How to Get Client Referrals

how to get referrals

Client referrals are important for any service business. In today’s economy with so much traffic and advertising being driven by the Internet, customers are skeptical. To be specific, 3 out of 4 don’t trust online advertising, so when a prospective customer visits your site for the first time odds are they will be cautious and looking for some form of reassurance—namely, customer reviews or client referrals.

Client referrals show-off real success stories of real companies that are comprised of smart people making well thought-out decisions. For new customers, client referrals essentially show that someone else has done the background research and invested their own time and money to prove the waters are safe.

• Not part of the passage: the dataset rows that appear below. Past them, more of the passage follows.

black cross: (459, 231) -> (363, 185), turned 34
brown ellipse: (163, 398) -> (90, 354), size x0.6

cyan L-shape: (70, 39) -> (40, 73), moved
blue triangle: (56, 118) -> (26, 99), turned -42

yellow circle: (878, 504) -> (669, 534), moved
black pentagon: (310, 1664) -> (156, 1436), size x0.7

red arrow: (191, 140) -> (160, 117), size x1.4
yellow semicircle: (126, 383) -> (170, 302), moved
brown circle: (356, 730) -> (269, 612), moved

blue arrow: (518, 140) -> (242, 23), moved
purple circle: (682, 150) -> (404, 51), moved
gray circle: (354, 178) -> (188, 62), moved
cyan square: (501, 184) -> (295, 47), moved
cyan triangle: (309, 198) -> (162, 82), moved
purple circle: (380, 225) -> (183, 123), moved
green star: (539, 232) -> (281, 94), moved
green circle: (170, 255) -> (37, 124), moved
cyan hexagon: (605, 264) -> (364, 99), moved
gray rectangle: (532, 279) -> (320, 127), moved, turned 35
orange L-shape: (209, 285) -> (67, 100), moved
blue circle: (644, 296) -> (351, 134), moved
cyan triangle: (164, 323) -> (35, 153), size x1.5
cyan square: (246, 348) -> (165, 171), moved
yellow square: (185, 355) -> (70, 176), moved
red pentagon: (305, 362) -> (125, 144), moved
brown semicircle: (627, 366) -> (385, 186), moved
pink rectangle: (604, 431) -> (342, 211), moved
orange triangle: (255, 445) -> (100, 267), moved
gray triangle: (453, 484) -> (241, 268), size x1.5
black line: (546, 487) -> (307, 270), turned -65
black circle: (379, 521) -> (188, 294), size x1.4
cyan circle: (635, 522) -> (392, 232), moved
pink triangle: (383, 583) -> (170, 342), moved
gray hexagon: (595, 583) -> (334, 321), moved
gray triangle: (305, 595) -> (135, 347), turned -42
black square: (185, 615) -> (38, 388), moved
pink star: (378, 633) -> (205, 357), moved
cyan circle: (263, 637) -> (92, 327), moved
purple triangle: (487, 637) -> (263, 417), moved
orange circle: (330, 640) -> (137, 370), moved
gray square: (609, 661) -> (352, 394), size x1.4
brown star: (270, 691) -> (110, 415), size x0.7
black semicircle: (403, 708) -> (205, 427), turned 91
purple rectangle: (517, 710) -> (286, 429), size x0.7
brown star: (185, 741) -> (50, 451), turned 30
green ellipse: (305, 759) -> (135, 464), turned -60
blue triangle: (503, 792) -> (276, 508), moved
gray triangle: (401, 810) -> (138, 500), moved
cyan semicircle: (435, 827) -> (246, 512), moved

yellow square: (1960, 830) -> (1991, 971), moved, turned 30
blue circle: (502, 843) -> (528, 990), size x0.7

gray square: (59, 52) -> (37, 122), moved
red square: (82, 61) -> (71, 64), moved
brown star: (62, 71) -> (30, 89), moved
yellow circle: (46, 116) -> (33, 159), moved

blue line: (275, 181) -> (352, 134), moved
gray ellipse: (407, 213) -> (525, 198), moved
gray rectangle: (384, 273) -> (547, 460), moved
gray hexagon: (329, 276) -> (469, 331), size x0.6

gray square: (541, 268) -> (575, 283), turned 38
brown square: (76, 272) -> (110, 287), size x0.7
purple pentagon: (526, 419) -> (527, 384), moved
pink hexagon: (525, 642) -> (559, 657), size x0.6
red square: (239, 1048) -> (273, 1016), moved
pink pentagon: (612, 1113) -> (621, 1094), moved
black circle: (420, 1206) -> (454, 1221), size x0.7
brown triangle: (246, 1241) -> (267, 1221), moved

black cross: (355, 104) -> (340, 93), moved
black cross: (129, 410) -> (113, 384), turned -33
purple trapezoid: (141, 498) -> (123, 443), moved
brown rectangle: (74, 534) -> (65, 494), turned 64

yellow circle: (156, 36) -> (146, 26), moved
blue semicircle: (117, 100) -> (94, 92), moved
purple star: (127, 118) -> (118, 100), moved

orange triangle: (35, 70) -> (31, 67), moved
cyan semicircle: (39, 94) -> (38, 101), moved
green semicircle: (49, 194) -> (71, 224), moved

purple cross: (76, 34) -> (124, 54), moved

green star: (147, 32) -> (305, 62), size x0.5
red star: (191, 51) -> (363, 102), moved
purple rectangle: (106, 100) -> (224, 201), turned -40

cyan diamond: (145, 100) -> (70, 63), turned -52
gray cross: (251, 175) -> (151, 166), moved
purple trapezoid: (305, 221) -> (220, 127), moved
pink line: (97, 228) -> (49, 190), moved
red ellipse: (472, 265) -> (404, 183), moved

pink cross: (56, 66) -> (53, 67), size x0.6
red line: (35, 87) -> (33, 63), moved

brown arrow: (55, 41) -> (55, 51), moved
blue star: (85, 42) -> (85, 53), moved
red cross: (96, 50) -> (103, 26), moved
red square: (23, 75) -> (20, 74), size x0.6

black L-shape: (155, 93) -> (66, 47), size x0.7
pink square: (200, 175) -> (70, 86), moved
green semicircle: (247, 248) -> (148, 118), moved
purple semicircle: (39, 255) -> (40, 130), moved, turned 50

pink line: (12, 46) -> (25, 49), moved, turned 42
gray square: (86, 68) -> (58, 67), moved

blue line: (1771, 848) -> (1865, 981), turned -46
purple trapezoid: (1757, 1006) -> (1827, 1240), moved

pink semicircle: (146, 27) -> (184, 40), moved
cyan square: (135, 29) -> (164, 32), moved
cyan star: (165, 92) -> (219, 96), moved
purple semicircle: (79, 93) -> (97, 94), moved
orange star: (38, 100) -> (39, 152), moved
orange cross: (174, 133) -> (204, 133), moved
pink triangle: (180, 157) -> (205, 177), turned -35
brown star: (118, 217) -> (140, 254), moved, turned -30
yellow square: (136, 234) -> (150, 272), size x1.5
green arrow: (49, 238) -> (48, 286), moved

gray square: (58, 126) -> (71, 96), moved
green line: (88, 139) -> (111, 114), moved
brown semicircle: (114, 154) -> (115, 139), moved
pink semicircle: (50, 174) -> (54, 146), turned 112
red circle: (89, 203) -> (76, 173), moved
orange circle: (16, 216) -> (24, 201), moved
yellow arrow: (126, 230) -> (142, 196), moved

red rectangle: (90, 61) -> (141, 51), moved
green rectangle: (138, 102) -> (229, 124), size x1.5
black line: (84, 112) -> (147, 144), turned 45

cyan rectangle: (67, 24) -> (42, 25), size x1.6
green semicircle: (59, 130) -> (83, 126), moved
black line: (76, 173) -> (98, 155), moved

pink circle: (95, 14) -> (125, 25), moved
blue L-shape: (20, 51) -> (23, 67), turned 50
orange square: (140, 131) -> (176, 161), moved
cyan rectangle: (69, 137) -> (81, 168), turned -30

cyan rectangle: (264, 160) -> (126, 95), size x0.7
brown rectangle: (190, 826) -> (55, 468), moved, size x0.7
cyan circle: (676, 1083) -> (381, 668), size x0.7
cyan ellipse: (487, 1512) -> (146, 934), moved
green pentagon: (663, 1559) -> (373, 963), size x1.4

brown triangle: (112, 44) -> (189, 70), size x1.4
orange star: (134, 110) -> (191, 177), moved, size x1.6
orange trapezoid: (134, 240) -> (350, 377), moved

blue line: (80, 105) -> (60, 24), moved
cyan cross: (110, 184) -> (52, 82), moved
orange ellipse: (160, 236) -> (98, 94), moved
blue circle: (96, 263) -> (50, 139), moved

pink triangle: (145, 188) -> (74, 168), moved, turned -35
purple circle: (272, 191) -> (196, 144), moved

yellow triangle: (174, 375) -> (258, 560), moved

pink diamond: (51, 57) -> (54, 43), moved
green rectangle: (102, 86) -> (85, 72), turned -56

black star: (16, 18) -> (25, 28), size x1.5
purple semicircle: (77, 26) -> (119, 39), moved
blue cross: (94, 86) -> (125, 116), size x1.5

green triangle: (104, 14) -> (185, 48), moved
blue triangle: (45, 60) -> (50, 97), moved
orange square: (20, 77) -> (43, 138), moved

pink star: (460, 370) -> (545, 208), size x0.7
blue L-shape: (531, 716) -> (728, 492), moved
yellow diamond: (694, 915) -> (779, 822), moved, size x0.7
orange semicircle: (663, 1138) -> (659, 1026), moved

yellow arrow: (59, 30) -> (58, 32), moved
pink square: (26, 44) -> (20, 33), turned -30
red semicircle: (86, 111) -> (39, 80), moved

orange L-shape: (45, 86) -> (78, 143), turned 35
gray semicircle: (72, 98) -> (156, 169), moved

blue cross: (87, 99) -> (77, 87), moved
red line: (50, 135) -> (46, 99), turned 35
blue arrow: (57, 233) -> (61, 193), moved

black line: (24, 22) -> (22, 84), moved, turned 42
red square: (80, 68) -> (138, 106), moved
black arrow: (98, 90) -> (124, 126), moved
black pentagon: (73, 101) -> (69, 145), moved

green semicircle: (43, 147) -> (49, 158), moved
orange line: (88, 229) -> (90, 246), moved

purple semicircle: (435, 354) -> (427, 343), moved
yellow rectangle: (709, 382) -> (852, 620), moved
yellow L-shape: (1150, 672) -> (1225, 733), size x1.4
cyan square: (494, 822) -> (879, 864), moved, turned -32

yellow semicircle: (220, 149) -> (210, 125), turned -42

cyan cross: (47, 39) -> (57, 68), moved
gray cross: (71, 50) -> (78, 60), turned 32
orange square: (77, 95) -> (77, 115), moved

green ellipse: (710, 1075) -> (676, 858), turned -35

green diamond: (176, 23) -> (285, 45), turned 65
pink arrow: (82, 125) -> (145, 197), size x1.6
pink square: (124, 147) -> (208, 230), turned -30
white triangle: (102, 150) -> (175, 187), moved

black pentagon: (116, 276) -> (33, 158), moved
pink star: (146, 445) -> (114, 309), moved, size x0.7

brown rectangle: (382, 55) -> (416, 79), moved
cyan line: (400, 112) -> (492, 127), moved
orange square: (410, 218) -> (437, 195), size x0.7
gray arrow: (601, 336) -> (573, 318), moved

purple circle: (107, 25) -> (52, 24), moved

When in a startup phase, it’s a real challenge trying to overcome this skepticism. In the early days of my company, typically about 3 or 4 callers out of 10 remained suspicious of our service even after we outlined all the details and offered full-disclosure of the process and fees. Crazy as it seems, the truth is most people would rather miss-out on a great opportunity than run the risk of being scammed. However, once a few prominent and recognizable company logos were displayed on our client referral section, the ‘skeptic rate’ dropped to maybe 1 in 10— and with the addition of our tutorial “explainer” video that visually detailed our service, the suspicion rate is now practically non-existent.

So it’s great that referrals can be such an effective and mostly free marketing tool, but no one is really debating that. The biggest issue with referrals is attaining them in the first place, so here are some techniques we deployed at Time to Hire that helped us get those so very valuable positive words back from our clients:


This is a part of the service industry anyways: asking for the client’s opinion and review of the experience. Service businesses remain appealing through positive customer experiences, so as an eventuality you must ask for feedback, so why not ask via a referral request to get the ball rolling? For most customers, it’s familiar ground and something they can appreciate, particularly if the favor is posed correctly. Some tried and true phrasing of mine, “I’m a small business and this is how we market our services—trying to make customers happy and hoping you tell other people. Do you know anyone else who might be in need for our services?” It’s an effective way of saying, “Your word is an asset for my business.”


If direct calls aren’t your speciality or if a particular client can’t be reached via phone, you can implement an automated email system to request for you. I utilize both for my company, with automated requests running through a simple system set in-place: after success stories, we check the ‘happy’ box in our database and an email goes out to the customer asking them to please submit an online review as well as fill out a survey. We’ve generated hundreds of referrals this way.


Offer a link or shortcut on the company website where customers can script and send and be done with it. Often times, writing a referral for someone can begin to feel like a chore more than a favor because of the steps required to get it done. Having a streamlined process will also make for easier conversation when it’s time to ask, as you can simply direct them to your site to click the referral link.


Implement discounts or cash incentives for both the customers who submit and the employees who ask. If a customer pens a formal referral for my company, we offer $75 cash or $100 in credit toward their next use of our service. For employees, a small cash sum is incentive enough to get them to bring up the subject, and once they do it enough and get comfortable with it, asking will become habit and drive more success.


Many people and businesses are actively conversing on social media sites such as Twitter, Facebook, and LinkedIn, so use it as a chance to throw your hat in the ring and get the conversation rolling in favor of your business. Use these sites to tag your customers and extend your appreciation for their business—you may not always receive a nod back your way, but it’s a numbers game and over time the positive feedback will start rolling in.